Ram Neta (left) is Associate Professor of Philosophy at the University of North Carolina at Chapel Hill. He has published dozens of articles on various topics in epistemology, including the nature and extent of our knowledge, the constraints that rationality imposes of on our states of confidence, the sorts of considerations that can serve as evidence for us, and how arguments for skepticism can come to seem compelling. He has also edited a number of recent and forthcoming volumes in epistemology. His current research focuses on understanding how epistemic constraints on an animal’s representational states can be determined by the essential properties of the species to which the animal belongs.
Course Syllabus
•Week One: How to Spot an Argument (and separate it from surrounding verbiage)
•Week Two: How to Untangle an Argument (or break it into parts and tell what different parts are doing)
•Week Three: How to Reconstruct an Argument (or arrange its parts to show how they are connected in a structure)
•Week Four: How to Evaluate an Argument Deductively (or determine whether its conclusion follows validly from its premises) – Part 1: Propositional Logic
•Week Five: How to Evaluate an Argument Deductively (or determine whether its conclusion follows validly from its premises) – Part 2: Quantificational Logic
•Week Six: How to Evaluate an Argument Inductively (or assess whether its premises provide enough reason to believe its conclusion) – Part 1: Statistical Generalization and Application
•Week Seven: How to Evaluate an Argument Inductively (or assess whether its premises provide enough reason to believe its conclusion) – Part 2: Causal Reasoning
•Week Eight: How to Evaluate an Argument Inductively (or assess whether its premises provide enough reason to believe its conclusion) – Part 3: Probability
•Week Nine: How to Evaluate an Argument Inductively (or assess whether its premises provide enough reason to believe its conclusion) – Part 4: Decisions
•Week Ten: How to Mess Up an Argument (or commit common but tempting fallacies) – Part 1: Vagueness and Ambiguity
•Week Eleven: How to Mess Up an Argument (or commit common but tempting fallacies) – Part 2: Irrelevance
•Week Twelve: How to Mess Up an Argument (or commit common but tempting fallacies) – Part 3: Vacuity
Recommended Background
This material is appropriate for introductory college students or advanced high school students—or, indeed, anyone who is interested.

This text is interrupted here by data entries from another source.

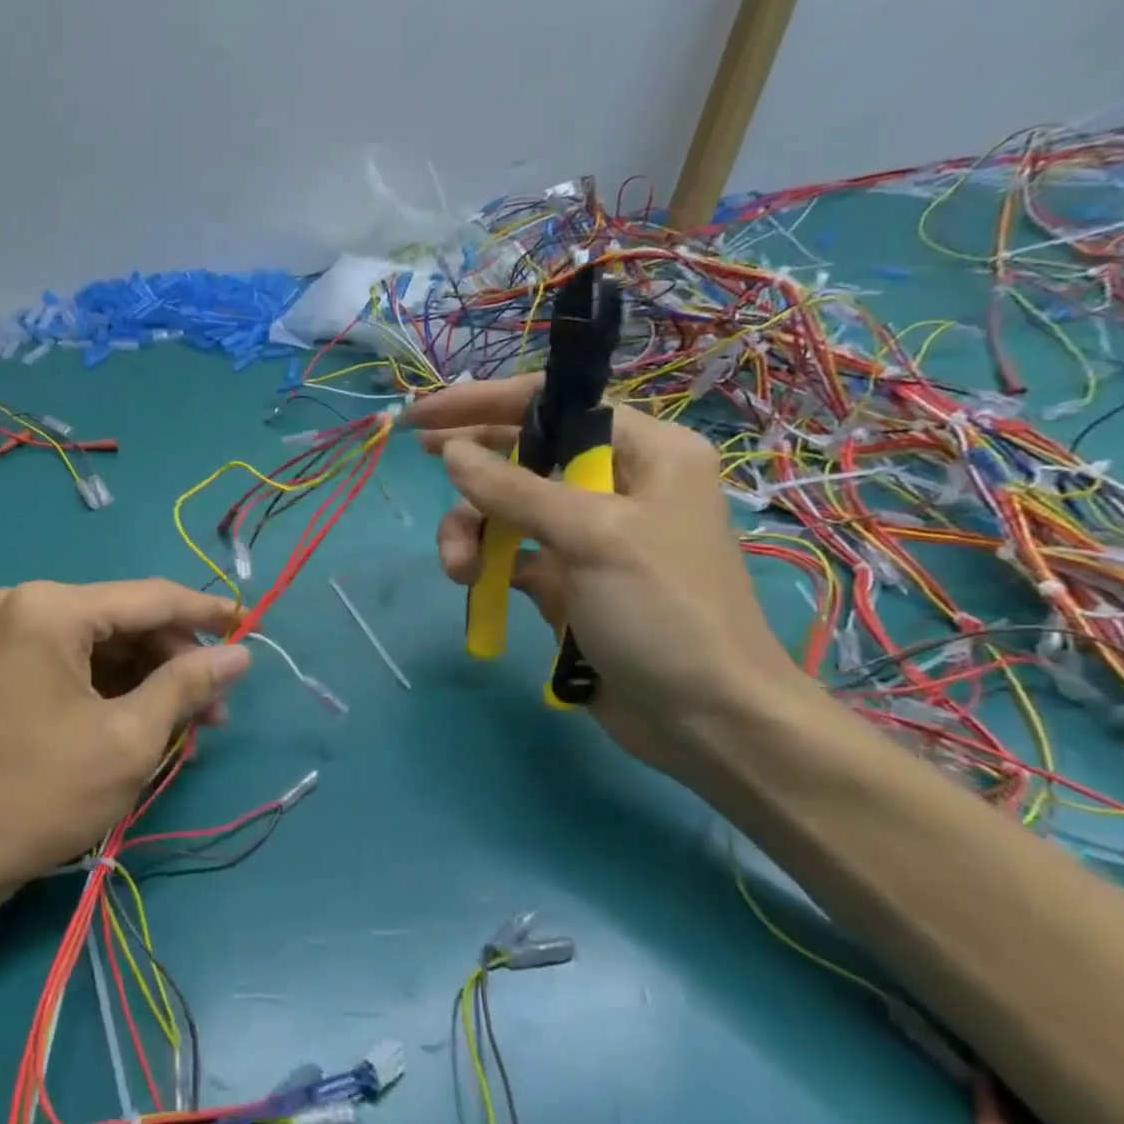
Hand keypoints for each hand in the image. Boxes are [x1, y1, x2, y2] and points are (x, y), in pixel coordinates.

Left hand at [0, 579, 250, 896]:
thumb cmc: (42, 794)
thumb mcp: (130, 738)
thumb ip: (188, 684)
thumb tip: (241, 654)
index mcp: (50, 608)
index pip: (150, 598)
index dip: (206, 613)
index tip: (252, 627)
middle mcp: (25, 603)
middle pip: (126, 619)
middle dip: (176, 660)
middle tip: (218, 706)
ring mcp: (9, 632)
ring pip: (104, 643)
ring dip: (150, 678)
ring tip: (191, 724)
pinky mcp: (4, 662)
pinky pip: (76, 661)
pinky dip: (115, 687)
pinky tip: (148, 721)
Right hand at [407, 375, 804, 778]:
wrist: (704, 719)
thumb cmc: (666, 611)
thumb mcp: (593, 537)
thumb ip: (516, 489)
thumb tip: (450, 452)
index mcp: (645, 452)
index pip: (553, 405)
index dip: (485, 403)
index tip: (426, 414)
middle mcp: (614, 484)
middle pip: (521, 454)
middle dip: (472, 470)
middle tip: (419, 461)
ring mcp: (586, 535)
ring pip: (505, 508)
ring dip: (470, 530)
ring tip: (457, 569)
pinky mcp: (564, 579)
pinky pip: (507, 553)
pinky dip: (483, 562)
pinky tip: (470, 583)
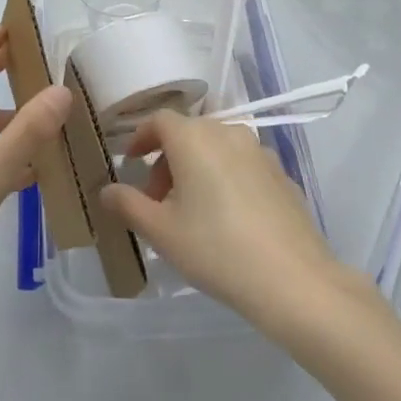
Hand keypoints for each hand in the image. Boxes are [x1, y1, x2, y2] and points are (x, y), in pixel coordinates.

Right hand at [100, 110, 341, 330]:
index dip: (141, 137)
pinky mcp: (281, 173)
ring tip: (192, 212)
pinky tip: (228, 219)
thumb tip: (106, 191)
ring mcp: (259, 151)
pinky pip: (242, 165)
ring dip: (197, 168)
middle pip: (188, 134)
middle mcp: (227, 132)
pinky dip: (225, 178)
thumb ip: (128, 205)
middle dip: (167, 160)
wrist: (293, 280)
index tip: (130, 162)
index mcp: (194, 138)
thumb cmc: (216, 249)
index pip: (159, 121)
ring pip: (216, 148)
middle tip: (157, 200)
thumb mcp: (161, 232)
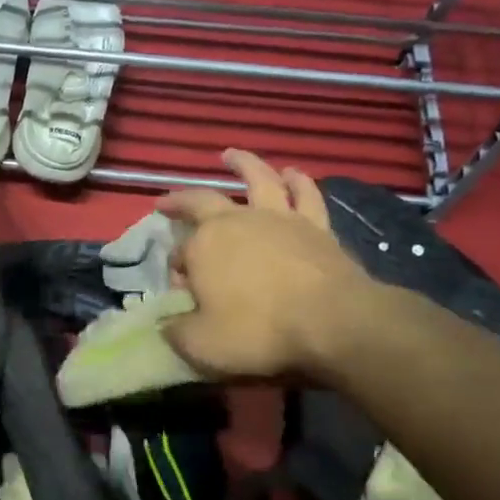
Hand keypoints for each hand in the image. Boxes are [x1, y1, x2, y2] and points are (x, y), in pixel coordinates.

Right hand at [158, 150, 379, 380]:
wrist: (332, 322)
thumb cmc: (259, 331)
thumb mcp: (202, 344)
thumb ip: (177, 331)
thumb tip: (166, 323)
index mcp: (204, 246)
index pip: (180, 254)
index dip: (176, 269)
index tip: (179, 287)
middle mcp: (237, 222)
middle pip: (203, 201)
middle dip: (181, 200)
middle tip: (167, 201)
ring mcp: (279, 218)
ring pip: (258, 179)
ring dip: (243, 164)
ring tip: (231, 156)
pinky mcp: (316, 225)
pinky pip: (305, 195)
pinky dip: (298, 181)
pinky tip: (293, 173)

No special background is required other than knowledge of English.
Suggested Readings
Students who want more detailed explanations or additional exercises or who want to explore these topics in more depth should consult Understanding Arguments: An Introduction to Informal Logic. The text is also available in an e-book format.
FAQ
•Will I get a certificate after completing this class?
Yes. Students who successfully complete the class will receive a certificate signed by the instructor.
•What resources will I need for this class?
Only a working computer and internet connection.
•What is the coolest thing I'll learn if I take this class?
Nasty names (equivocator!) to call people who try to fool you with bad arguments.